[Dataset entries]
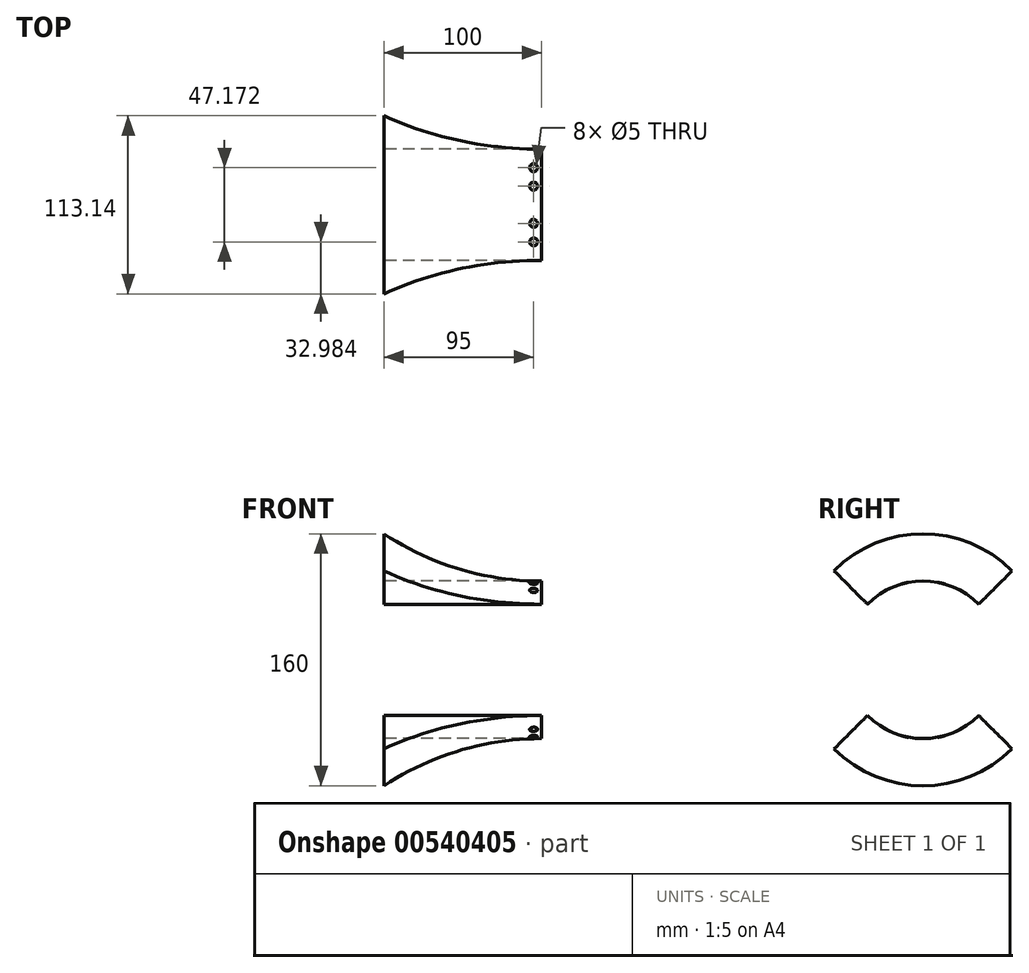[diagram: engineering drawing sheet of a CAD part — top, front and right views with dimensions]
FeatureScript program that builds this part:
annotation { "Feature Type Name" : "Feature", "Feature Type Description" : "" }
export const myFeature = defineFeature(function(context is Context, id is Id, definition is map)
    precondition{}
    {
        {
            var Q0;
            Q0=qCreatedBy(makeId("Front.planeOp"),FACE);
            var sketch = newSketch(context, id + "F0", { "sketchPlane" : qUnion([Q0])});
            skLineSegment(sketch, "E0", {"start": v(0, 0) * mm, "end": v(0, 50) * mm});
            skLineSegment(sketch, "E1", {"start": v(0, 50) * mm, "end": v(-100, 50) * mm});
            skLineSegment(sketch, "E2", {"start": v(-100, 50) * mm, "end": v(-100, 80) * mm});
            skArc(sketch, "E3", {"start": v(-100, 80) * mm, "mid": v(-52.2, 57.66) * mm, "end": v(0, 50) * mm});
            skLineSegment(sketch, "E4", {"start": v(-60.09, 0) * mm, "end": v(57.01, 0) * mm});
            skSolve(sketch);
        }
        {
            var Q0;
            Q0 = qSketchRegion(id + "F0", true);
            var Q1;
            Q1=sQuery(id+"F0.wireOp",EDGE,"E4");
            revolve(context, id + "F1", {"entities" : qUnion([Q0]), "axis" : qUnion([Q1]), "revolveType" : RevolveType.TWO_DIRECTIONS, "angle" : 45 * degree, "angleBack" : 315 * degree});
        }
        {
            var Q0;
            Q0=makeQuery(id+"F1.opRevolve","SWEPT_BODY",BODY,{"disambiguationData":[OSD([sQuery(id+"F0.wireOp",EDGE,"E1"),sQuery(id+"F0.wireOp",EDGE,"E2"),sQuery(id+"F0.wireOp",EDGE,"E3")])]});
            var Q1;
            Q1=qCreatedBy(makeId("Top.planeOp"),FACE);
            mirror(context, id + "F2", {"entities" : qUnion([Q0]), "mirrorPlane" : qUnion([Q1])});
        }
        {
            var Q0;
            Q0=qCreatedBy(makeId("Top.planeOp"),FACE);
            var sketch = newSketch(context, id + "F3", { "sketchPlane" : qUnion([Q0])});
            skLineSegment(sketch, "E5", {"start": v(0, 0) * mm, "end": v(0, 11.8) * mm});
            skLineSegment(sketch, "E6", {"start": v(0, 11.8) * mm, "end": v(0, 23.59) * mm});
            skLineSegment(sketch, "E7", {"start": v(0, 11.8) * mm, "end": v(-5, 11.8) * mm});
            skLineSegment(sketch, "E8", {"start": v(0, 23.59) * mm, "end": v(-5, 23.59) * mm});
            skCircle(sketch, "E9", {"center": v(-5, 11.8) * mm, "radius": 2.5 * mm});
            skCircle(sketch, "E10", {"center": v(-5, 23.59) * mm, "radius": 2.5 * mm});
            skLineSegment(sketch, "E11", {"start": v(0, 0) * mm, "end": v(0, -11.8) * mm});
            skLineSegment(sketch, "E12", {"start": v(0, -11.8) * mm, "end": v(0, -23.59) * mm});
            skLineSegment(sketch, "E13", {"start": v(0, -11.8) * mm, "end": v(-5, -11.8) * mm});
            skLineSegment(sketch, "E14", {"start": v(0, -23.59) * mm, "end": v(-5, -23.59) * mm});
            skCircle(sketch, "E15", {"center": v(-5, -11.8) * mm, "radius": 2.5 * mm});
            skCircle(sketch, "E16", {"center": v(-5, -23.59) * mm, "radius": 2.5 * mm});
            skSolve(sketch);
        }
        {
            var Q0;
            Q0 = qSketchRegion(id + "F3", true);
            extrude(context, id + "F4", {"entities" : qUnion([Q0]), "operationType" : NewBodyOperationType.REMOVE, "oppositeDirection" : true, "depth" : 150 * mm, "offsetDistance" : 25 * mm});
        }
        {
            var Q0;
            Q0 = qSketchRegion(id + "F3", true);
            extrude(context, id + "F5", {"entities" : qUnion([Q0]), "operationType" : NewBodyOperationType.REMOVE, "depth" : 150 * mm, "offsetDistance" : 25 * mm});
        }
    });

[Problem to work on] Can you rewrite the part of the records that opens at their very start and closes with the line containing "v(-52.2, 57.66) *", switching "myFeature" to "revolvedPart" and changing nothing else? Leave the pictures out of your answer.

[The completed task]
[diagram: engineering drawing sheet of a CAD part — top, front and right views with dimensions]
FeatureScript program that builds this part:
annotation { "Feature Type Name" : "Feature", "Feature Type Description" : "" }
export const revolvedPart = defineFeature(function(context is Context, id is Id, definition is map)
    precondition{}
    {
        {
            var Q0;
            Q0=qCreatedBy(makeId("Front.planeOp"),FACE);
            var sketch = newSketch(context, id + "F0", { "sketchPlane" : qUnion([Q0])});
            skLineSegment(sketch, "E0", {"start": v(0, 0) * mm, "end": v(0, 50) * mm});
            skLineSegment(sketch, "E1", {"start": v(0, 50) * mm, "end": v(-100, 50) * mm});
            skLineSegment(sketch, "E2", {"start": v(-100, 50) * mm, "end": v(-100, 80) * mm});
            skArc(sketch, "E3", {"start": v(-100, 80) * mm, "mid": v(-52.2, 57.66) * mm, "end": v(0, 50) * mm});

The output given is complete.